== YOUR GOAL ==
Starting with the line that has "Proximamente…..", retype each line down to the end of the entries below, without leaving any out or adding any.
DATA RECORDS: Begin
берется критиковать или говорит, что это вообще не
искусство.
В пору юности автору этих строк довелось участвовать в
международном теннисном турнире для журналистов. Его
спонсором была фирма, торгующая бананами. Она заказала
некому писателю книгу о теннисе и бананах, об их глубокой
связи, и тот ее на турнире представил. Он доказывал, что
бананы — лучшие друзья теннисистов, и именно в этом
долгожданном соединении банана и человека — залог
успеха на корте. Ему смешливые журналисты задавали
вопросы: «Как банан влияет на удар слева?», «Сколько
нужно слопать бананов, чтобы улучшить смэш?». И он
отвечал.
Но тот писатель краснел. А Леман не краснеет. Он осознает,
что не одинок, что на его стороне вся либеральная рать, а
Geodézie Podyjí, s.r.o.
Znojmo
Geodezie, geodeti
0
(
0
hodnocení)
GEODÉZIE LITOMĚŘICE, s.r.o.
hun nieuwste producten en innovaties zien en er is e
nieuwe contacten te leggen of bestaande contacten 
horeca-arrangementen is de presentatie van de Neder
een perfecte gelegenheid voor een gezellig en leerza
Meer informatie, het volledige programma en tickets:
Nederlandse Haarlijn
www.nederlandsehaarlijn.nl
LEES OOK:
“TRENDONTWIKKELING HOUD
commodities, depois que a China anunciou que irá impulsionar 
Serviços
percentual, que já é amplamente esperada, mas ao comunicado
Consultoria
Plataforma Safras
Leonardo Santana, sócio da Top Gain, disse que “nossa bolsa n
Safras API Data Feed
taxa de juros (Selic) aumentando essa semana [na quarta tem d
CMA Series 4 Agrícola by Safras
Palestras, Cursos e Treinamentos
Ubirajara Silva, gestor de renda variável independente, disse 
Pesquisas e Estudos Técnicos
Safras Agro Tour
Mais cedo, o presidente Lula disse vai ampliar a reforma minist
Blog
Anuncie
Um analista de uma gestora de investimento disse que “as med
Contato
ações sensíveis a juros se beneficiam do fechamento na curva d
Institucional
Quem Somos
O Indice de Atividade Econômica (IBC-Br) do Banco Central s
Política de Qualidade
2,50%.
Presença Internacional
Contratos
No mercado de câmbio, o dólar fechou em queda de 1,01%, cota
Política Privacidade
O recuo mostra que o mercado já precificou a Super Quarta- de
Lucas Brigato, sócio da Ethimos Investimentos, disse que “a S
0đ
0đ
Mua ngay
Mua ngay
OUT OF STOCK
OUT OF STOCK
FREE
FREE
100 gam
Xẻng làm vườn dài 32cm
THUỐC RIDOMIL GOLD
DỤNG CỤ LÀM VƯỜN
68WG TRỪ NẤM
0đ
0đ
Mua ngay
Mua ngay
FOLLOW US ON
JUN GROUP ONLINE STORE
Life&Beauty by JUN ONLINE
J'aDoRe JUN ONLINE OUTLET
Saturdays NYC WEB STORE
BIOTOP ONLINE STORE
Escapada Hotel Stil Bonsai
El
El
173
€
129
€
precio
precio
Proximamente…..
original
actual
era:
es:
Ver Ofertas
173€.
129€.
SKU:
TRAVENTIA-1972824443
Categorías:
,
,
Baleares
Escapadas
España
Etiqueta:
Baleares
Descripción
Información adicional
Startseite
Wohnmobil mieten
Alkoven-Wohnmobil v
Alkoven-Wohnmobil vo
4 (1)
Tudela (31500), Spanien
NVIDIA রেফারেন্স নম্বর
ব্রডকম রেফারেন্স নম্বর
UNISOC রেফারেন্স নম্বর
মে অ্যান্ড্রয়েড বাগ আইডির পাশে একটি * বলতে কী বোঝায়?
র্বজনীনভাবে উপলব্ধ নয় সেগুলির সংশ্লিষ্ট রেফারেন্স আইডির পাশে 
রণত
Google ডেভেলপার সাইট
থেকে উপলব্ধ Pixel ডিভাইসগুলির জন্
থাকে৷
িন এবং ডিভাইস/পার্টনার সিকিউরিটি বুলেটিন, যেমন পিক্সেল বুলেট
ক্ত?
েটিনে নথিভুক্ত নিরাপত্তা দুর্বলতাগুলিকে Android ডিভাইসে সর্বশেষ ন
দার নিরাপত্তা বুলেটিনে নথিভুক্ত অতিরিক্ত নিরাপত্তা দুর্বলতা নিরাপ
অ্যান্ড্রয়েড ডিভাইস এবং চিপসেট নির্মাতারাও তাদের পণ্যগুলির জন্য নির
DATA RECORDS: End
== REPLY TO THE EXERCISE ==
Proximamente…..
original
actual
era:
es:
Ver Ofertas
173€.
129€.
SKU:
TRAVENTIA-1972824443
Categorías:
,
,
Baleares
Escapadas
España
Etiqueta:
Baleares
Descripción
Información adicional
Startseite
Wohnmobil mieten
Alkoven-Wohnmobil v
Alkoven-Wohnmobil vo
4 (1)
Tudela (31500), Spanien
NVIDIA রেফারেন্স নম্বর
ব্রডকম রেফারেন্স নম্বর
UNISOC রেফারেন্স নম্বর
মে অ্যান্ড্রয়েড বাগ আইডির পাশে একটি * বলতে কী বোঝায়?
র্বজনীনভাবে উপলব্ধ নয় সেগুলির সংশ্লিষ্ট রেফারেন্স আইডির পাশে 
রণত
Google ডেভেলপার সাইট
থেকে উপলব্ধ Pixel ডিভাইসগুলির জন্
থাকে৷
িন এবং ডিভাইস/পার্টনার সিকিউরিটি বুলেটিন, যেমন পিক্সেল বুলেট
ক্ত?
েটিনে নথিভুক্ত নিরাপত্তা দুর্বলতাগুলিকে Android ডিভাইসে সর্বশেষ ন
দার নিরাপত্তা বুলেটিনে নথিভুক্ত অতিরিক্ত নিরাপত্তা দুর্বলতা নিরাপ
অ্যান্ড্রয়েড ডিভাইস এবং চিপসেট নির্মাতারাও তাদের পণ্যগুলির জন্য নির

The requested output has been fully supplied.